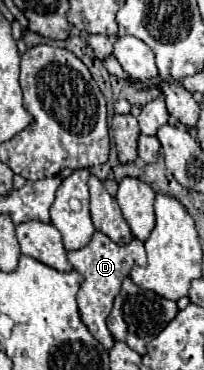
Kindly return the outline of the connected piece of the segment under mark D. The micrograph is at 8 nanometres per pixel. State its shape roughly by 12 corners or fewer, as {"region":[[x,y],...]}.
{"region":[[96,231],[68,261],[84,277],[80,319],[110,351],[106,329],[114,297],[144,243],[116,245]]}

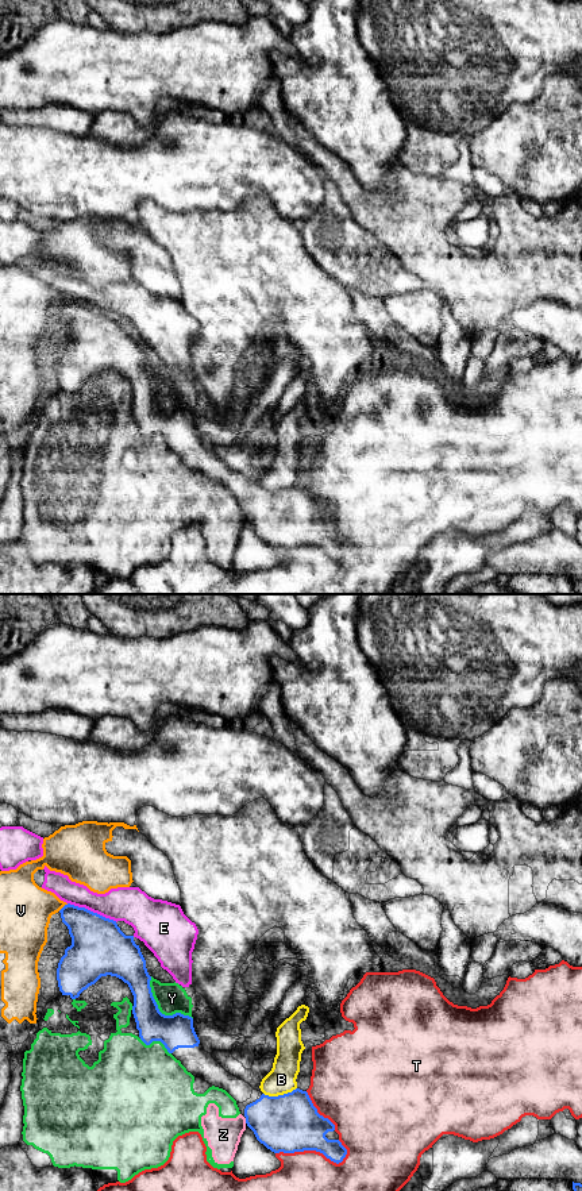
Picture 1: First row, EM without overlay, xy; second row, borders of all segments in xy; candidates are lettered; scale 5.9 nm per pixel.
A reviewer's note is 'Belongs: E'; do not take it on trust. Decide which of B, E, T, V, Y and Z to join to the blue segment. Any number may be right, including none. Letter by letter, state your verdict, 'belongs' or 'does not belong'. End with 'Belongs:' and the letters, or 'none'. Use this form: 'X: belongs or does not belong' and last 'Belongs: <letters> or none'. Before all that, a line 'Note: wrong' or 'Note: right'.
Note: wrong
B: does not belong
E: does not belong
T: does not belong
V: does not belong
Y: does not belong
Z: does not belong
Belongs: none

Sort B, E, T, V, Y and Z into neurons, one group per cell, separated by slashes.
B / E / T / V / Y Z

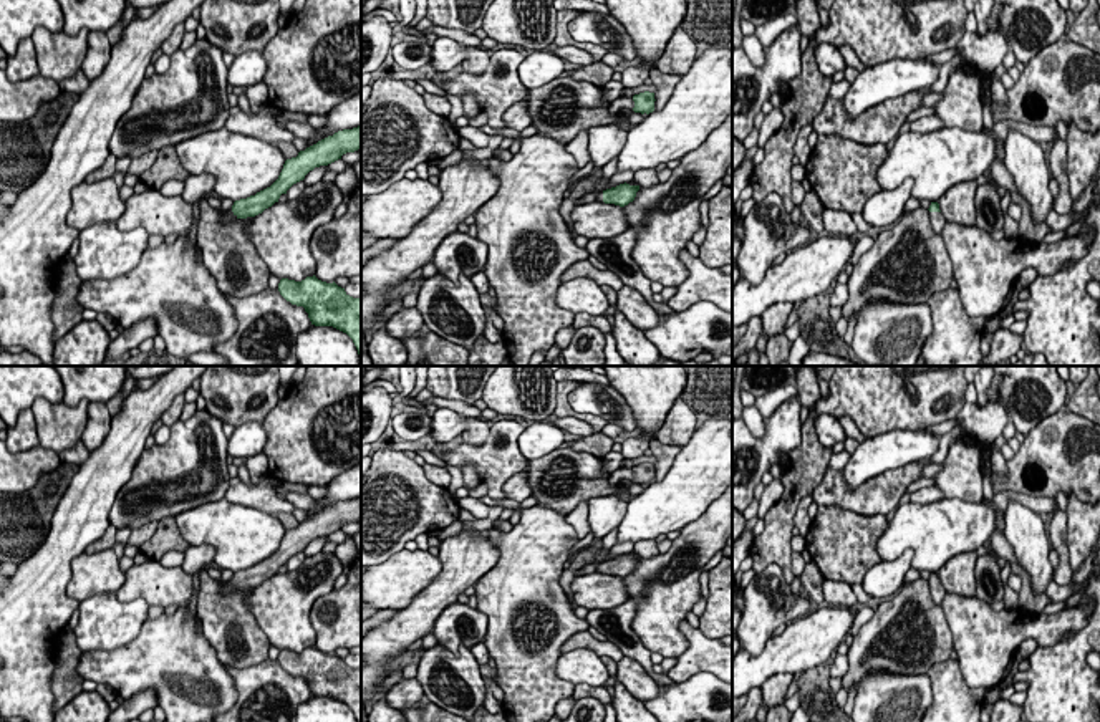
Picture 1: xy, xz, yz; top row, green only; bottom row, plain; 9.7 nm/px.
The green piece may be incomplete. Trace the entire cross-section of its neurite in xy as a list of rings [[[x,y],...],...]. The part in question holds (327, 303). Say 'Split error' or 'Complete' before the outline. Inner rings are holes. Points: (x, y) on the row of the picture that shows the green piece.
Complete. [[[315,275],[302,282],[282,278],[278,291],[292,305],[303,306],[311,325],[346,333],[358,349],[361,366],[361,298],[353,298],[335,282],[321,282]]]

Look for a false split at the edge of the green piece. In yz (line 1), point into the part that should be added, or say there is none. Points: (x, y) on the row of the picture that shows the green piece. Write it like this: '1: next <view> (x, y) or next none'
1: next yz (938, 221)

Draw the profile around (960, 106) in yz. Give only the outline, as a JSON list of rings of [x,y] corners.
[[[962,63],[951,71],[943,98],[934,104],[934,114],[944,128],[977,132],[984,129],[979,70]]]

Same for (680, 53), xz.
[[[679,26],[669,38],[663,55],[656,60],[654,68],[663,73],[686,75],[697,58],[697,45]]]

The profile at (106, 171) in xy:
[[[109,154],[99,169],[86,176],[84,182],[93,184],[113,177],[116,171],[116,161],[118,159],[113,154]]]

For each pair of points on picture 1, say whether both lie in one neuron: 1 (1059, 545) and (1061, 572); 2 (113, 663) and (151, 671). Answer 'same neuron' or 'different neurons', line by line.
1: same neuron
2: same neuron

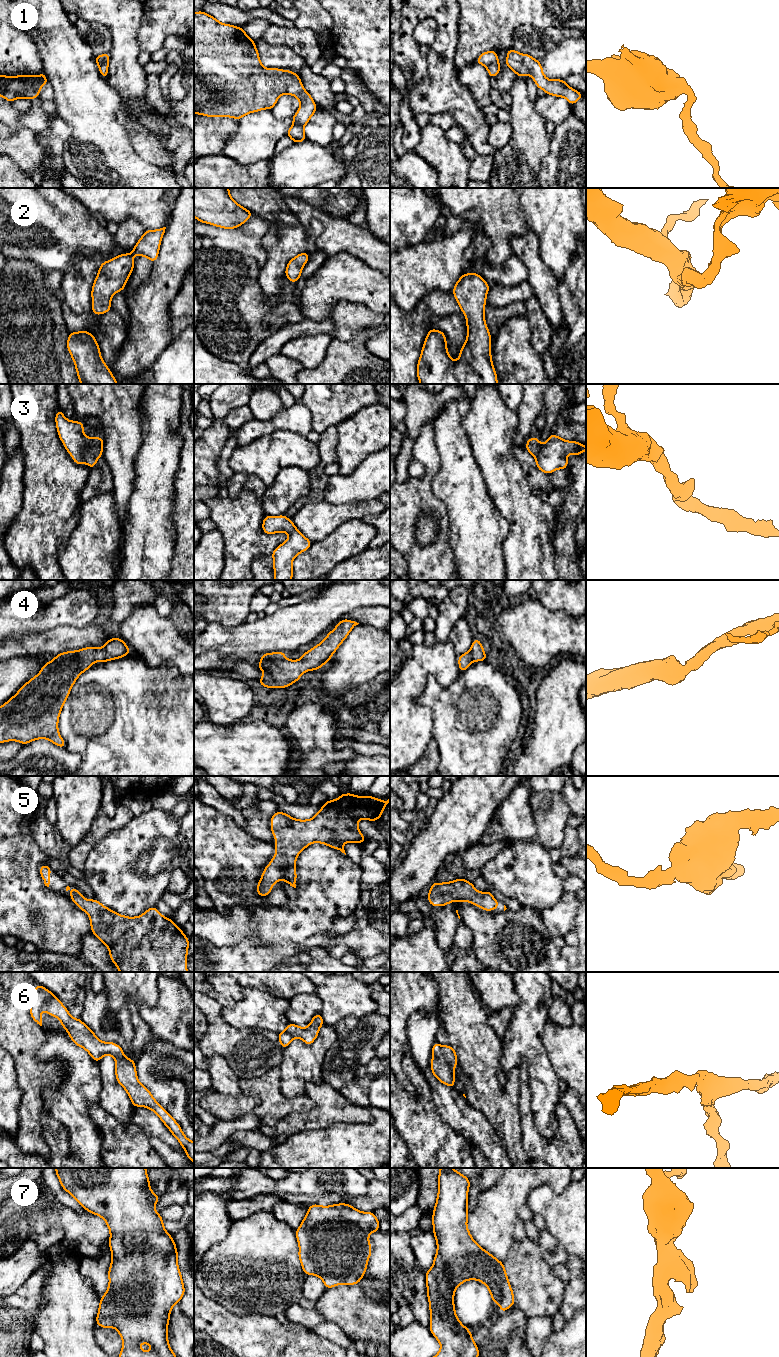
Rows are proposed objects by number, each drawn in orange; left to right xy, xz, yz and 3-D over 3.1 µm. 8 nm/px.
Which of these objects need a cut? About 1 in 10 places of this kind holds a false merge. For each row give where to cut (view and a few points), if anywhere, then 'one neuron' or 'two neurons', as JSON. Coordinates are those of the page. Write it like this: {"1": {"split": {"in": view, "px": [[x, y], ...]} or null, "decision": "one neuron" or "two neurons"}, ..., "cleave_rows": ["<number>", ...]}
{"1": {"split": null, "decision": "one neuron"}, "2": {"split": null, "decision": "one neuron"}, "3": {"split": null, "decision": "one neuron"}, "4": {"split": null, "decision": "one neuron"}, "5": {"split": null, "decision": "one neuron"}, "6": {"split": null, "decision": "one neuron"}, "7": {"split": null, "decision": "one neuron"}, "cleave_rows": []}

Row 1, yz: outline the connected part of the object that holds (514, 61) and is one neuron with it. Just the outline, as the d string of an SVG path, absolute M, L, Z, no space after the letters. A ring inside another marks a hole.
M510 48L507 51L506 65L517 76L525 77L529 74L538 89L544 90L548 95L566 98L571 106L584 96L584 94L568 86L565 80L547 79L543 73L540 61L534 59L529 54L521 54Z

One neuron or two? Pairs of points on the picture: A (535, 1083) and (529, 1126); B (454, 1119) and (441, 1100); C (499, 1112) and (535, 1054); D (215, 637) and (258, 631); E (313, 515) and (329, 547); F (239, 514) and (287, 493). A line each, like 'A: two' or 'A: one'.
A: two
B: one
C: two
D: one
E: two
F: two

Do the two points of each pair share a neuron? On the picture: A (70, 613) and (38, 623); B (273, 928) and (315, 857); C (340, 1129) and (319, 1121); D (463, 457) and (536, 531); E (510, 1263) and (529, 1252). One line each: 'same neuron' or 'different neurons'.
A: same neuron
B: same neuron
C: different neurons
D: different neurons
E: same neuron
* * *
→ **Task item**
Repeat every line of the data above exactly, but drop the pictures.

→ **Task output**
Kindly return the outline of the connected piece of the segment under mark D. The micrograph is at 8 nanometres per pixel. State its shape roughly by 12 corners or fewer, as {"region":[[x,y],...]}.
{"region":[[96,231],[68,261],[84,277],[80,319],[110,351],[106,329],[114,297],[144,243],[116,245]]}

Picture 1: First row, EM without overlay, xy; second row, borders of all segments in xy; candidates are lettered; scale 5.9 nm per pixel.
A reviewer's note is 'Belongs: E'; do not take it on trust. Decide which of B, E, T, V, Y and Z to join to the blue segment. Any number may be right, including none. Letter by letter, state your verdict, 'belongs' or 'does not belong'. End with 'Belongs:' and the letters, or 'none'. Use this form: 'X: belongs or does not belong' and last 'Belongs: <letters> or none'. Before all that, a line 'Note: wrong' or 'Note: right'.
Note: wrong
B: does not belong
E: does not belong
T: does not belong
V: does not belong
Y: does not belong
Z: does not belong
Belongs: none

Sort B, E, T, V, Y and Z into neurons, one group per cell, separated by slashes.
B / E / T / V / Y Z

Picture 1: xy, xz, yz; top row, green only; bottom row, plain; 9.7 nm/px.
The green piece may be incomplete. Trace the entire cross-section of its neurite in xy as a list of rings [[[x,y],...],...]. The part in question holds (327, 303). Say 'Split error' or 'Complete' before the outline. Inner rings are holes. Points: (x, y) on the row of the picture that shows the green piece.
Complete. [[[315,275],[302,282],[282,278],[278,291],[292,305],[303,306],[311,325],[346,333],[358,349],[361,366],[361,298],[353,298],[335,282],[321,282]]]

Look for a false split at the edge of the green piece. In yz (line 1), point into the part that should be added, or say there is none. Points: (x, y) on the row of the picture that shows the green piece. Write it like this: '1: next <view> (x, y) or next none'
1: next yz (938, 221)

Draw the profile around (960, 106) in yz. Give only the outline, as a JSON list of rings of [x,y] corners.
[[[962,63],[951,71],[943,98],[934,104],[934,114],[944,128],[977,132],[984,129],[979,70]]]

Same for (680, 53), xz.
[[[679,26],[669,38],[663,55],[656,60],[654,68],[663,73],[686,75],[697,58],[697,45]]]

The profile at (106, 171) in xy:
[[[109,154],[99,169],[86,176],[84,182],[93,184],[113,177],[116,171],[116,161],[118,159],[113,154]]]

For each pair of points on picture 1, say whether both lie in one neuron: 1 (1059, 545) and (1061, 572); 2 (113, 663) and (151, 671). Answer 'same neuron' or 'different neurons', line by line.
1: same neuron
2: same neuron

Rows are proposed objects by number, each drawn in orange; left to right xy, xz, yz and 3-D over 3.1 µm. 8 nm/px.
Which of these objects need a cut? About 1 in 10 places of this kind holds a false merge. For each row give where to cut (view and a few points), if anywhere, then 'one neuron' or 'two neurons', as JSON. Coordinates are those of the page. Write it like this: {"1": {"split": {"in": view, "px": [[x, y], ...]} or null, "decision": "one neuron" or "two neurons"}, ..., "cleave_rows": ["<number>", ...]}
{"1": {"split": null, "decision": "one neuron"}, "2": {"split": null, "decision": "one neuron"}, "3": {"split": null, "decision": "one neuron"}, "4": {"split": null, "decision": "one neuron"}, "5": {"split": null, "decision": "one neuron"}, "6": {"split": null, "decision": "one neuron"}, "7": {"split": null, "decision": "one neuron"}, "cleave_rows": []}

Row 1, yz: outline the connected part of the object that holds (514, 61) and is one neuron with it. Just the outline, as the d string of an SVG path, absolute M, L, Z, no space after the letters. A ring inside another marks a hole.
M510 48L507 51L506 65L517 76L525 77L529 74L538 89L544 90L548 95L566 98L571 106L584 96L584 94L568 86L565 80L547 79L543 73L540 61L534 59L529 54L521 54Z

One neuron or two? Pairs of points on the picture: A (535, 1083) and (529, 1126); B (454, 1119) and (441, 1100); C (499, 1112) and (535, 1054); D (215, 637) and (258, 631); E (313, 515) and (329, 547); F (239, 514) and (287, 493). A line each, like 'A: two' or 'A: one'.
A: two
B: one
C: two
D: one
E: two
F: two

Do the two points of each pair share a neuron? On the picture: A (70, 613) and (38, 623); B (273, 928) and (315, 857); C (340, 1129) and (319, 1121); D (463, 457) and (536, 531); E (510, 1263) and (529, 1252). One line each: 'same neuron' or 'different neurons'.
A: same neuron
B: same neuron
C: different neurons
D: different neurons
E: same neuron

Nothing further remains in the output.